Eine interessante Aussage, die ich mir merken will.

xxx
5 Jahre zuvor
Antwortet  sofawolf

Das deckt sich mit meiner Erfahrung, weil sich gerade die weniger Lernwilligen durch den Computereinsatz stärker abgelenkt werden als die Lernwilligen.

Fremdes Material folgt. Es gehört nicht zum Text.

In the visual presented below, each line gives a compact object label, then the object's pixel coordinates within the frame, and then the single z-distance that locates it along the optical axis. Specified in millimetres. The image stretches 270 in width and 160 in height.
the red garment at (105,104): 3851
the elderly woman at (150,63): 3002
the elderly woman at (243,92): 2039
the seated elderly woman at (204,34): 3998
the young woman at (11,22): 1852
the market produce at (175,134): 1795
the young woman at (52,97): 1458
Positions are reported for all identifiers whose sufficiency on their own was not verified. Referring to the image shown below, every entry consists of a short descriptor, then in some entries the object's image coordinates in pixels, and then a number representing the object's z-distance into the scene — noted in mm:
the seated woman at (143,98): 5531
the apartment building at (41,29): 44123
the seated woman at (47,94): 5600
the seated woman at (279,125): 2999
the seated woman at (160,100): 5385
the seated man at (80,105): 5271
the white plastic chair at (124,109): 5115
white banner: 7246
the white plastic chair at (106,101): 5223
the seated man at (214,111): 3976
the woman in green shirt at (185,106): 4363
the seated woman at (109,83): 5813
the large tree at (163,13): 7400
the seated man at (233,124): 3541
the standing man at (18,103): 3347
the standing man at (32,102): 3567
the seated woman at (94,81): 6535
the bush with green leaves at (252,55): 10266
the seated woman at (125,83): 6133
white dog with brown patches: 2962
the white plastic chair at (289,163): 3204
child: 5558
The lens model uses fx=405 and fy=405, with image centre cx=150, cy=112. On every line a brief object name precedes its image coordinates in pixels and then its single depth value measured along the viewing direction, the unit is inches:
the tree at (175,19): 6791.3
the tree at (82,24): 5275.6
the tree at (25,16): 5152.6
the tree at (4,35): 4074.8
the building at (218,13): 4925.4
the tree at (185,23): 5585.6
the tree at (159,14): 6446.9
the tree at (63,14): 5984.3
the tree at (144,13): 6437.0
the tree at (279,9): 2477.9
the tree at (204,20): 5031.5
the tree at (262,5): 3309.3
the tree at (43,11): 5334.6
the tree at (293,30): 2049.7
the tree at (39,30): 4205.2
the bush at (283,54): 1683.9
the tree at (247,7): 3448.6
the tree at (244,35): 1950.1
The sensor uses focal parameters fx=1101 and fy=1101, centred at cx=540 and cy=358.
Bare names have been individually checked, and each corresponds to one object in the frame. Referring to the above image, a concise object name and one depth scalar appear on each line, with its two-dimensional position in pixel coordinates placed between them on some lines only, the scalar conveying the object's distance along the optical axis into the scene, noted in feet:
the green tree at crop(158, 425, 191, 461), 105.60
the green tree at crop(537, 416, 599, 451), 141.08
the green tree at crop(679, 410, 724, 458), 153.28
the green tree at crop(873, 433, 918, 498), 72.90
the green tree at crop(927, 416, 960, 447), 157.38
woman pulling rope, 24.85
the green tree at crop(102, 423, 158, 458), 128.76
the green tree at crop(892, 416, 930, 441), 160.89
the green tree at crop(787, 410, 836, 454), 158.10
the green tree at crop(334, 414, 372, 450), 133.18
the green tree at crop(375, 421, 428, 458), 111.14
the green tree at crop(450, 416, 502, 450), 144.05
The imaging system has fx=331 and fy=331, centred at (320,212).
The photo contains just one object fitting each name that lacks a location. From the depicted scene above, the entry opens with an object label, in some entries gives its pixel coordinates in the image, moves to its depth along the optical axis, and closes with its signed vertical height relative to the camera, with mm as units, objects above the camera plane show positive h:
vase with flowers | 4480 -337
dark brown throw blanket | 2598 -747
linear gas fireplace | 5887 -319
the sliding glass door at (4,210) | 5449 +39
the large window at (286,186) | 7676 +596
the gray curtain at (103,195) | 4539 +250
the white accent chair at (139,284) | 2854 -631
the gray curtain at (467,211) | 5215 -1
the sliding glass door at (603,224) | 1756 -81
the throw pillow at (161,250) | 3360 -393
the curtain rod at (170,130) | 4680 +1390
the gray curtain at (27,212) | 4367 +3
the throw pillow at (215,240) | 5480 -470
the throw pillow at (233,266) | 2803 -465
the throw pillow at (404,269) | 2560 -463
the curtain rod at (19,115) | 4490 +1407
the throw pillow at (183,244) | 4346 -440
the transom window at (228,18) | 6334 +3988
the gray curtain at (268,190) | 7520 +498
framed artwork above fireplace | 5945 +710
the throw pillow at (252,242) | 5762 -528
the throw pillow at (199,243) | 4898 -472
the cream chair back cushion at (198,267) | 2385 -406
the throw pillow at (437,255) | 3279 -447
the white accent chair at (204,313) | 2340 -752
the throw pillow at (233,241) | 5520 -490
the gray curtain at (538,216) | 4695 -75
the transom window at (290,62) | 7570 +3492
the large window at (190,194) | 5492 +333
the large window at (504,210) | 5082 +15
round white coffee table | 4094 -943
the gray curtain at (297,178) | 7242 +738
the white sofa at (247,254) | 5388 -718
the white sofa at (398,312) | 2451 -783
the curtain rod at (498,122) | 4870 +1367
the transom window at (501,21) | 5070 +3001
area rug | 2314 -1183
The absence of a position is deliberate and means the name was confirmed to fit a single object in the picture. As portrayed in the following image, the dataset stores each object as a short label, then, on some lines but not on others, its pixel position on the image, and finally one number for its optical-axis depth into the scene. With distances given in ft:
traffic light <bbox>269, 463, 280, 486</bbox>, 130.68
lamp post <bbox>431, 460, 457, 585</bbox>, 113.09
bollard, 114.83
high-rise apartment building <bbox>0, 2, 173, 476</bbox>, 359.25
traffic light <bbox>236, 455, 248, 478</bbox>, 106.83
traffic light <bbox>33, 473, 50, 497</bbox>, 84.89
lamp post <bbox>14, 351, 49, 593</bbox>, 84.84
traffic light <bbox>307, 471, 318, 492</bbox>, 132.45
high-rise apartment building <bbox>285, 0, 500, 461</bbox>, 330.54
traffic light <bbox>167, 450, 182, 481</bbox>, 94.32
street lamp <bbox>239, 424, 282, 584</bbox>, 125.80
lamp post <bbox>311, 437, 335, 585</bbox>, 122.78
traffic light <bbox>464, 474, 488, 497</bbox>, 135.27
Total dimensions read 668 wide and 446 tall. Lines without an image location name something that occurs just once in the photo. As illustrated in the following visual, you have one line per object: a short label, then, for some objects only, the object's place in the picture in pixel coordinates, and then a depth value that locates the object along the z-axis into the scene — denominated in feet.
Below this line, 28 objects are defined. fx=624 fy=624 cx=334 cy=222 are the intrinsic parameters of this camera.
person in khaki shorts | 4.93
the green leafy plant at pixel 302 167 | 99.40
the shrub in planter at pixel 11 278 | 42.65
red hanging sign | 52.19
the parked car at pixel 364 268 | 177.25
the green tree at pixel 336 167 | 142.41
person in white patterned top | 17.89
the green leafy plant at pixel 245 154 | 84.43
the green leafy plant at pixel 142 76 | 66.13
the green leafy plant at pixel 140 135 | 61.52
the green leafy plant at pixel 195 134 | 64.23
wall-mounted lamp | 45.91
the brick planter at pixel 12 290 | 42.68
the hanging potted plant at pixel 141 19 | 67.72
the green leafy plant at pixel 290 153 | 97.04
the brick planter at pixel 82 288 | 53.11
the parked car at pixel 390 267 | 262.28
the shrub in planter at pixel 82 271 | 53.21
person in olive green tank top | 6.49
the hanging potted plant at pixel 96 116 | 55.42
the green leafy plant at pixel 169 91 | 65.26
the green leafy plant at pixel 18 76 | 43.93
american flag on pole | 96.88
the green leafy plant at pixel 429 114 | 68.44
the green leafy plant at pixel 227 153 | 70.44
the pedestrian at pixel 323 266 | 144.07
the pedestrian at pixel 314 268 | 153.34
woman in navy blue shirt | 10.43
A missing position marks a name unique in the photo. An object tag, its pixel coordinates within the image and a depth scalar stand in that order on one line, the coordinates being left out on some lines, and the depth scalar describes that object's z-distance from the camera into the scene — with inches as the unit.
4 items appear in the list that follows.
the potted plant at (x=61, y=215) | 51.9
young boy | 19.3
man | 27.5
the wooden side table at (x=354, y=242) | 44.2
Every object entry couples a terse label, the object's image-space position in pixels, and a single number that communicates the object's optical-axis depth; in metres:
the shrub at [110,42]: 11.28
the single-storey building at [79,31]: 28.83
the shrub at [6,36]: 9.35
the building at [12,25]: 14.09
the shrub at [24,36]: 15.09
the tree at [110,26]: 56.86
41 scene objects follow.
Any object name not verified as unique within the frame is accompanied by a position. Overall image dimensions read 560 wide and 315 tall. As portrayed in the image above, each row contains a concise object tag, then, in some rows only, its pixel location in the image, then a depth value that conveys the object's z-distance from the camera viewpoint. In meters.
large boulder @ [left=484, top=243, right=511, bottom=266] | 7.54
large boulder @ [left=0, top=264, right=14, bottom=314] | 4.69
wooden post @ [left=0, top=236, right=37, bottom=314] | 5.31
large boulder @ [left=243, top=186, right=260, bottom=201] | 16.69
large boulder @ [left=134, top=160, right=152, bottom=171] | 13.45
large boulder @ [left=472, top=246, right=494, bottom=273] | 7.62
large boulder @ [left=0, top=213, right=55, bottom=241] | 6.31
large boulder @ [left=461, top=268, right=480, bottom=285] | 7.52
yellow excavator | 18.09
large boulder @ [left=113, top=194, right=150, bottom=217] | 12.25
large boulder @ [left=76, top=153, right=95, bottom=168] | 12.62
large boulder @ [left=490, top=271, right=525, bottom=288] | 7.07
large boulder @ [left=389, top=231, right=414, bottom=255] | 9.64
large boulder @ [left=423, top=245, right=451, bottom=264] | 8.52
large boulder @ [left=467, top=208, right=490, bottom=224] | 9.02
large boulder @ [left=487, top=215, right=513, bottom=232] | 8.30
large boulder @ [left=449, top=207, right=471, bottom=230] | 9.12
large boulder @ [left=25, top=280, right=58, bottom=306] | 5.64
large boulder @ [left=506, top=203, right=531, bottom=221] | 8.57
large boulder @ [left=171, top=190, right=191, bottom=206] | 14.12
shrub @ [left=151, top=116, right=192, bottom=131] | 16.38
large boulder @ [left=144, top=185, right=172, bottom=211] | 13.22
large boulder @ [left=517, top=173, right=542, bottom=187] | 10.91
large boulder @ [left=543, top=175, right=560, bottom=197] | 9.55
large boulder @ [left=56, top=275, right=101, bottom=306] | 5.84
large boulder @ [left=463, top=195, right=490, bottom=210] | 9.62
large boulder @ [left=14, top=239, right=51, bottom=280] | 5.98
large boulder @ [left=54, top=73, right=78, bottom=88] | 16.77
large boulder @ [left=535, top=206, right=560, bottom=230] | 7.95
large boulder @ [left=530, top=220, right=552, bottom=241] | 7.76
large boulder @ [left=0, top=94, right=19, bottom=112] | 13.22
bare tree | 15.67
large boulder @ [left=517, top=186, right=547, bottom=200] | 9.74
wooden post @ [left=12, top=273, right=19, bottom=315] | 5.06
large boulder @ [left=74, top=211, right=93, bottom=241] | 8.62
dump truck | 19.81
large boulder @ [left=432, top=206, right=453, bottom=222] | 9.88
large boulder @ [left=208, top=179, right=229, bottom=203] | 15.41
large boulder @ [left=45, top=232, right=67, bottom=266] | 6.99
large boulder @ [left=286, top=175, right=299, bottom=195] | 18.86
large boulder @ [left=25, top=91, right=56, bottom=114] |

Aufsteh'n, aufeinander zugeh'n
5 Jahre zuvor

In seinem Buch „Cyberkrank“ hat Spitzer dies fundiert dargelegt.
Zu beobachten ist allerdings, dass versucht wird, ihn mundtot zu machen. In Talkrunden wurde er als ewiger Bedenkenträger bezeichnet, unsachlich attackiert… – von einer stets vorhandenen Mehrzahl von geladenen Digitalisierungsbefürwortern einschließlich dem eigentlich zur Unparteilichkeit verpflichteteten moderierenden Journalisten. Bzw wird er nun gar nicht mehr eingeladen.
Ein Schelm, wer Böses dabei denkt!…

Mir sträuben sich immer die Nackenhaare, wenn von der Digitalisierung in der Schule als „nicht zu umgehen“ oder „Da könne man nix tun!“ gesprochen wird, als wäre diese ein gott- bzw. naturgegebenes Ereignis.
Gehirn und Verstand einschalten, Erfahrungen austauschen, zu eigenen Ergebnissen kommen und das Ganze abwählen bzw. zu vernünftigen Entscheidungen in den Lehrerzimmern zu kommen, ist offensichtlich nicht erwünscht.
Warum wohl? Wem nützt es?… Die Fragen sind leicht zu beantworten!
Die Kinder und Jugendlichen sollten wieder in den Mittelpunkt der Bildung (-spolitik) rücken – mit ihren wirklichen Bedürfnissen, den echten, analogen(!) Fähigkeiten und Fertigkeiten!